Po pierwszym miesiącu nieoficjalnej kampanii wyborczej mogliśmy zaobserwować kilka dość bolesnych wpadek prezesa PiS. Od pomylenia miejscowości, w których organizowano spotkania, aż po stwierdzenie, że "Białystok był wielką wsią".
– Jarosław Kaczyński albo jest przemęczony, albo polityka daje mu popalić. Mamy zużycie władzy, drożyznę, brutalny konflikt wewnątrz niezjednoczonej koalicji. Walka Morawieckiego i Ziobry jest naprawdę bardzo brutalna – mówi Oczkoś.
Dr Mirosław Oczkoś
Ekspert ds. marketingu i wizerunku politycznego
Zdaniem Oczkosia mamy do czynienia z rozgrzewką przed oficjalną kampanią wyborczą. – Teraz trwają przygotowania, a forma nie jest wysoka. On cztery czy osiem lat temu świetnie sobie radził na scenie. Ta jakość spadła – stwierdza.
Dziel i rządź – Kaczyński tworzy własnego wroga
Szczególne oburzenie wywołały powtarzane transfobiczne żarty. Łukasz Kaca zauważa, że Kaczyński próbuje zastosować retorykę, według której "trzeba się bronić". – Dobrze jest mieć niezidentyfikowanego wroga, który nie będzie uderzał w nas bezpośrednio, ale uderzy w nasze obyczaje – mówi.
Zdaniem Oczkosia może też chodzić o przetestowanie "mapy strachów polskich". – Nagonka i wyśmiewanie korekty płci spotkanie po spotkaniu pokazuje, że to jest przygotowane. To przygotowana strategia – ocenia.
– Podczas wystąpień czasami rzuci jakimś żartem, patrzy, czy chwyciło, a potem sam pokazuje, że bawią go jego własne żarty – zarzuca ekspert. Skąd jednak rechot, który możemy usłyszeć po "żartach" o osobach transseksualnych?
Dr Mirosław Oczkoś
Ekspert ds. marketingu i wizerunku politycznego
– Nie ważne, co Kaczyński powie, to biją mu brawo. Gdyby nic tam nie robił na tej scenie, zrobił jaskółkę, albo zaczął żonglować, to też biliby mu brawa. Ja bym się z tego nie cieszył – mówi ekspert.

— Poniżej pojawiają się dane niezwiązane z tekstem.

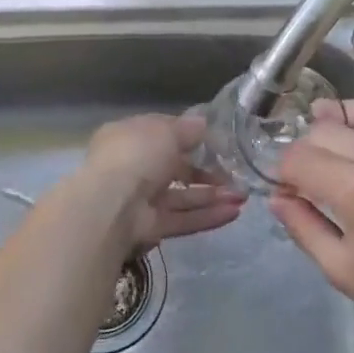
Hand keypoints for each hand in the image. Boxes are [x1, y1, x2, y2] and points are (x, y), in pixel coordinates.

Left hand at [81, 112, 244, 247]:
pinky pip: (181, 219)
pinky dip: (206, 216)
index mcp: (129, 138)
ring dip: (212, 196)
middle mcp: (133, 168)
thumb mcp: (165, 131)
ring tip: (242, 196)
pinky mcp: (150, 228)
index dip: (188, 136)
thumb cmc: (136, 155)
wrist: (110, 205)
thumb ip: (186, 129)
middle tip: (235, 175)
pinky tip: (233, 213)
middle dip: (206, 172)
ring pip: (181, 197)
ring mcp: (141, 200)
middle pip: (175, 169)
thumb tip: (203, 124)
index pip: (162, 134)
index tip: (215, 141)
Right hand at [271, 101, 353, 352]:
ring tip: (328, 138)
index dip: (282, 171)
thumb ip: (304, 227)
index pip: (300, 157)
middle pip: (326, 129)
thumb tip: (277, 197)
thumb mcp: (343, 271)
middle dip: (305, 148)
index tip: (285, 189)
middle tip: (306, 174)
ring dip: (337, 124)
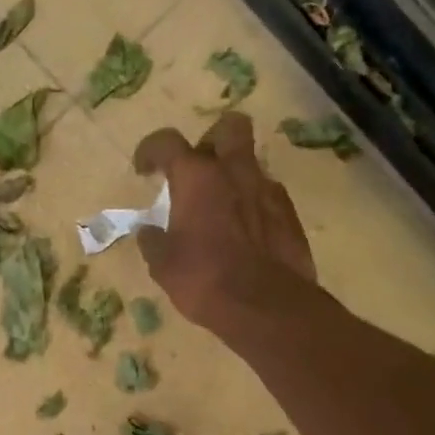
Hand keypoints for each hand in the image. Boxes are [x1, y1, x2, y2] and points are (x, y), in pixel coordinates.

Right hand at [132, 113, 315, 330]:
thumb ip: (153, 241)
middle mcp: (235, 172)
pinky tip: (245, 232)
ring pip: (251, 163)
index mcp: (197, 178)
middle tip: (198, 169)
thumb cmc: (205, 280)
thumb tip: (148, 231)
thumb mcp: (164, 265)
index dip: (151, 150)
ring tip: (221, 207)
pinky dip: (253, 204)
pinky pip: (268, 195)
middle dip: (212, 140)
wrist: (267, 307)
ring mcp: (268, 190)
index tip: (144, 170)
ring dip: (234, 176)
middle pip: (229, 127)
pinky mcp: (290, 214)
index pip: (168, 142)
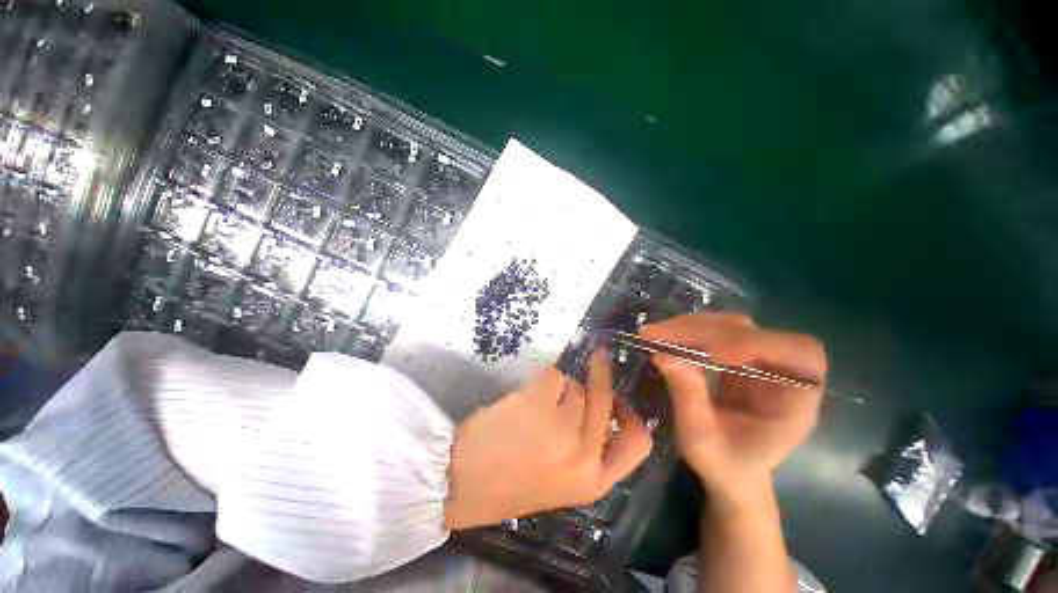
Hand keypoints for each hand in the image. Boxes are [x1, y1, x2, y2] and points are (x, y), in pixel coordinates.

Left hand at [444, 351, 652, 529]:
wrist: (461, 481)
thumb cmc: (510, 481)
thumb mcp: (560, 481)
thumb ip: (584, 451)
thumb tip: (596, 407)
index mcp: (593, 482)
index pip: (637, 444)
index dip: (633, 417)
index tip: (621, 400)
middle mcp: (584, 456)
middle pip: (605, 399)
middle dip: (601, 373)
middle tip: (598, 355)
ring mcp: (562, 429)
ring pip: (575, 385)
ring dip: (560, 386)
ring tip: (538, 401)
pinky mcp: (539, 404)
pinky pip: (553, 376)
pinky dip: (543, 379)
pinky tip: (527, 395)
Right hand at [641, 313, 825, 501]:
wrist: (732, 470)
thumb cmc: (725, 465)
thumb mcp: (701, 440)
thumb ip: (688, 398)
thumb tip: (664, 355)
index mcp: (797, 402)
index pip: (797, 354)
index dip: (756, 345)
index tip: (710, 352)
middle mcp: (785, 373)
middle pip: (755, 332)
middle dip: (704, 330)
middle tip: (659, 334)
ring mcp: (761, 361)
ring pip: (731, 326)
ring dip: (691, 326)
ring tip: (656, 333)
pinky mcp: (739, 356)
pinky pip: (716, 332)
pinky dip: (689, 331)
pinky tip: (667, 337)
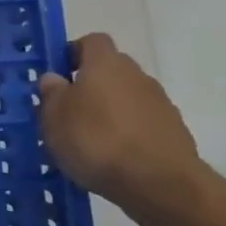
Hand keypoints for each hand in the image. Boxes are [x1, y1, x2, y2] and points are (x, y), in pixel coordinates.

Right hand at [37, 32, 206, 215]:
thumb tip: (54, 78)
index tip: (58, 75)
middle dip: (90, 85)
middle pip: (110, 70)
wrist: (159, 183)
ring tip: (89, 140)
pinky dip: (127, 133)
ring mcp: (160, 103)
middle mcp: (136, 75)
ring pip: (126, 98)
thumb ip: (52, 93)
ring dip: (109, 111)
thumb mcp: (54, 117)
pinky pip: (142, 123)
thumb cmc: (96, 140)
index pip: (92, 41)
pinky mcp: (173, 132)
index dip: (73, 53)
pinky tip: (113, 157)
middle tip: (68, 111)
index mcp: (106, 64)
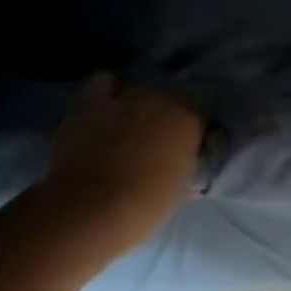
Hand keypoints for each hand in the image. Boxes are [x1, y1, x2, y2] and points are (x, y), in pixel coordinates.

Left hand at [37, 74, 202, 247]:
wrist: (90, 208)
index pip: (200, 116)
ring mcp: (125, 97)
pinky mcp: (92, 102)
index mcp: (189, 121)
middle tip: (158, 141)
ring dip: (139, 103)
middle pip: (171, 99)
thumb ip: (185, 167)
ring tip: (132, 122)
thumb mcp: (178, 190)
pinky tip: (108, 106)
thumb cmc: (143, 207)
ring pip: (140, 89)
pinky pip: (105, 82)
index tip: (187, 149)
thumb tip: (187, 164)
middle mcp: (161, 100)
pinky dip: (108, 90)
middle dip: (167, 117)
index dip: (193, 132)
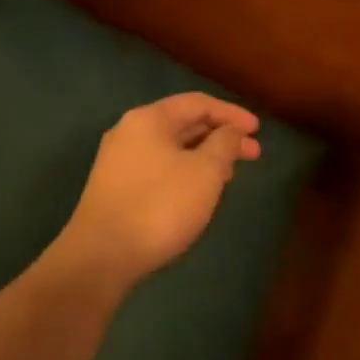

– On ma gdzieś osoby, które go tak atakują. On osiągnął już taki stan. Już trzy lata temu powiedział do ludzi hasłem "nie krytykować. Popierać". Doszedł do takiego etapu w życiu politycznym, że nie dopuszcza do siebie nawet pół grama krytyki – stwierdza dr Oczkoś.